▶ JOB ITEM
Reproduce the rows from the beginning through the line containing "Découvrez toute l’histoire de l’entreprise", swapping "Previous slide" for "Next slide" and keeping everything else the same. Omit the pictures.

(Transcribed page contents)
________________________________________

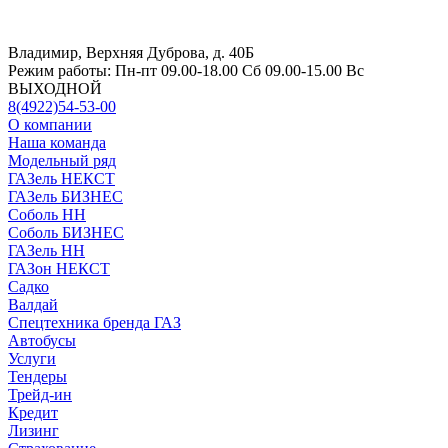
Владимир, Верхняя Дуброва, д. 40Б
Режим работы:
Пн-пт 09.00-18.00 Сб 09.00-15.00 Вс
ВЫХОДНОЙ
8(4922)54-53-00
О компании
Наша команда
Модельный ряд
ГАЗель НЕКСТ
ГАЗель БИЗНЕС
Соболь НН
Соболь БИЗНЕС
ГАЗель НН
ГАЗон НЕКСТ
Садко
Валдай
Спецтехника бренда ГАЗ
Автобусы
Услуги
Тендеры
Трейд-ин
Кредит
Лизинг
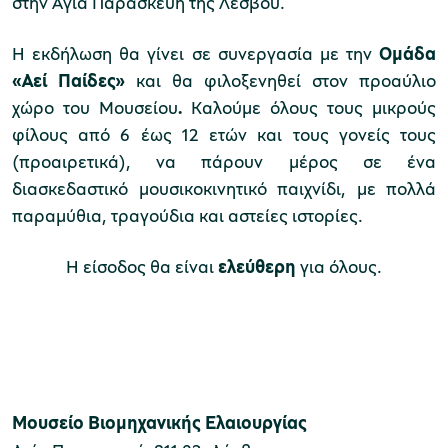
στην Αγία Παρασκευή της Λέσβου.
H εκδήλωση θα γίνει σε συνεργασία με την
Ομάδα
«Αεί Παίδες»
και θα φιλοξενηθεί στον προαύλιο
Μουσείο Μαρμαροτεχνίας
χώρο του Μουσείου
.
Καλούμε όλους τους μικρούς
φίλους από 6 έως 12 ετών και τους γονείς τους
(προαιρετικά), να πάρουν μέρος σε ένα
Μουσείο Περιβάλλοντος Στυμφαλίας
διασκεδαστικό μουσικοκινητικό παιχνίδι, με πολλά
παραμύθια, τραγούδια και αστείες ιστορίες.
Η είσοδος θα είναι
ελεύθερη
για όλους.
Μουσείο Μαστίχας Χίου
Μουσείο Αργυροτεχνίας
Μουσείο Βιομηχανικής Ελαιουργίας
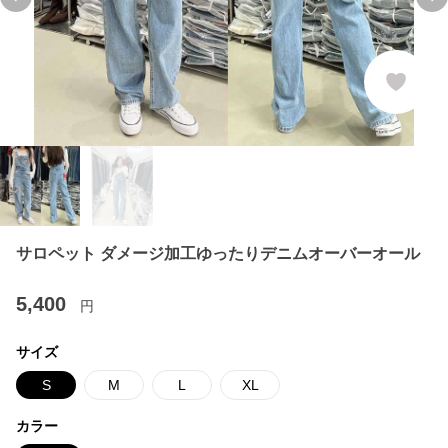
Previous slide
Ne
サロペット ダメージ加工ゆったりデニムオーバーオール
5,400
円
サイズ
S
M
L
XL
カラー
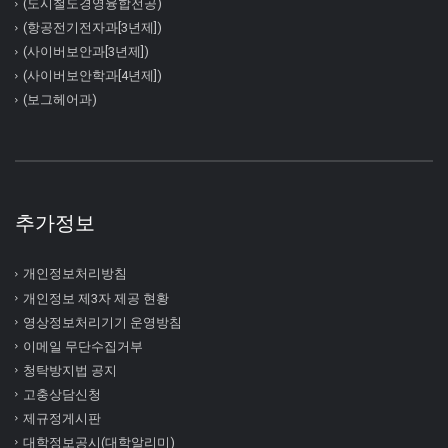
(도시철도경영융합전공)
(항공전기전자과[3년제])
(사이버보안과[3년제])
(사이버보안학과[4년제])
(보그헤어과)
추가정보
개인정보처리방침
개인정보 제3자 제공 현황
영상정보처리기기 운영방침
이메일 무단수집거부
청탁방지법 공지
고충상담신청
제규정게시판
대학정보공시(대학알리미)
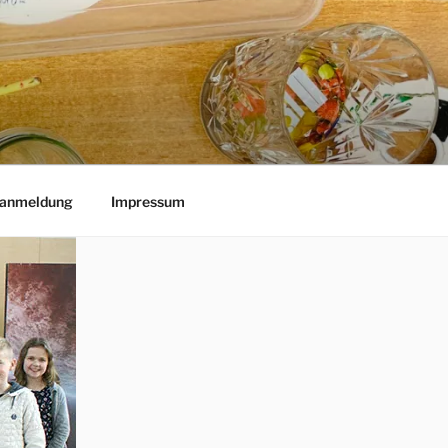
lanmeldung
Impressum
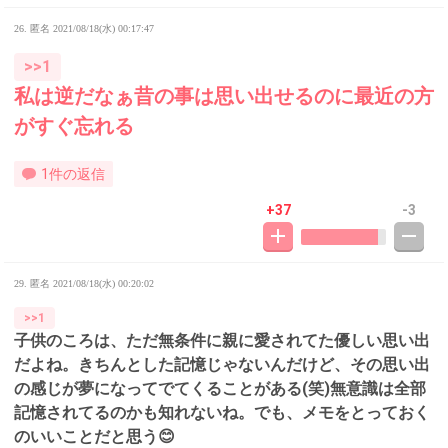
26. 匿名
2021/08/18(水) 00:17:47
>>1
私は逆だなぁ昔の事は思い出せるのに最近の方
がすぐ忘れる
1件の返信
+37
-3
29. 匿名
2021/08/18(水) 00:20:02
>>1
子供のころは、ただ無条件に親に愛されてた優しい思い出
だよね。きちんとした記憶じゃないんだけど、その思い出
の感じが夢になってでてくることがある(笑)無意識は全部
記憶されてるのかも知れないね。でも、メモをとっておく
のいいことだと思う😊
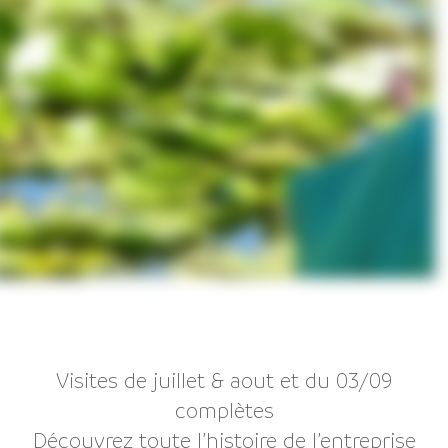
Visites de juillet & aout et du 03/09
complètes
Découvrez toute l’histoire de l’entreprise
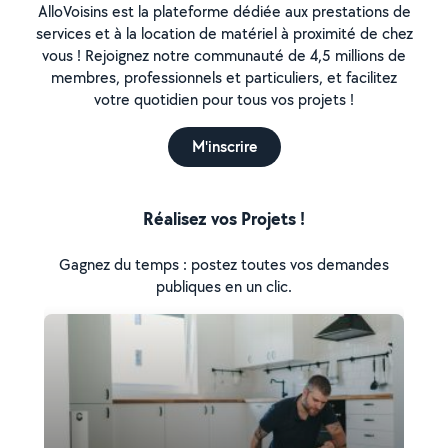
AlloVoisins est la plateforme dédiée aux prestations de
services et à la location de matériel à proximité de chez
vous ! Rejoignez notre communauté de 4,5 millions de
membres, professionnels et particuliers, et facilitez
votre quotidien pour tous vos projets !
M'inscrire
Réalisez vos Projets !
Gagnez du temps : postez toutes vos demandes
publiques en un clic.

________________________________________

▶ SOLUTION
Владимир, Верхняя Дуброва, д. 40Б
Режим работы:
Пн-пт 09.00-18.00 Сб 09.00-15.00 Вс
ВЫХОДНОЙ
8(4922)54-53-00
О компании
Наша команда
Модельный ряд
ГАЗель НЕКСТ
ГАЗель БИЗНЕС
Соболь НН
Соболь БИЗНЕС
ГАЗель НН
ГАЗон НЕКСТ
Садко
Валдай
Спецтехника бренда ГАЗ
Автобусы
Услуги
Тендеры
Трейд-ин
Кредит
Лизинг
στην Αγία Παρασκευή της Λέσβου.
H εκδήλωση θα γίνει σε συνεργασία με την
Ομάδα
«Αεί Παίδες»
και θα φιλοξενηθεί στον προαύλιο
Μουσείο Μαρμαροτεχνίας
χώρο του Μουσείου
.
Καλούμε όλους τους μικρούς
φίλους από 6 έως 12 ετών και τους γονείς τους
(προαιρετικά), να πάρουν μέρος σε ένα
Μουσείο Περιβάλλοντος Στυμφαλίας
διασκεδαστικό μουσικοκινητικό παιχνίδι, με πολλά
παραμύθια, τραγούδια και αστείες ιστορίες.
Η είσοδος θα είναι
ελεύθερη
για όλους.
Μουσείο Μαστίχας Χίου
Μουσείο Αργυροτεχνίας
Μουσείο Βιομηχανικής Ελαιουργίας
Next slide
Ne
サロペット ダメージ加工ゆったりデニムオーバーオール
5,400
円
サイズ
S
M
L
XL
カラー
(도시철도경영융합전공)
(항공전기전자과[3년제])
(사이버보안과[3년제])
(사이버보안학과[4년제])
(보그헤어과)
추가정보
개인정보처리방침
개인정보 제3자 제공 현황
영상정보처리기기 운영방침
이메일 무단수집거부
청탁방지법 공지
고충상담신청
제규정게시판
대학정보공시(대학알리미)
lanmeldung
Impressum
26. 匿名
2021/08/18(水) 00:17:47
>>1
私は逆だなぁ昔の事は思い出せるのに最近の方
がすぐ忘れる
1件の返信
+37
-3
29. 匿名
2021/08/18(水) 00:20:02
>>1
子供のころは、ただ無条件に親に愛されてた優しい思い出
だよね。きちんとした記憶じゃないんだけど、その思い出
の感じが夢になってでてくることがある(笑)無意識は全部
記憶されてるのかも知れないね。でも、メモをとっておく
のいいことだと思う😊
Visites de juillet & aout et du 03/09
complètes
Découvrez toute l’histoire de l’entreprise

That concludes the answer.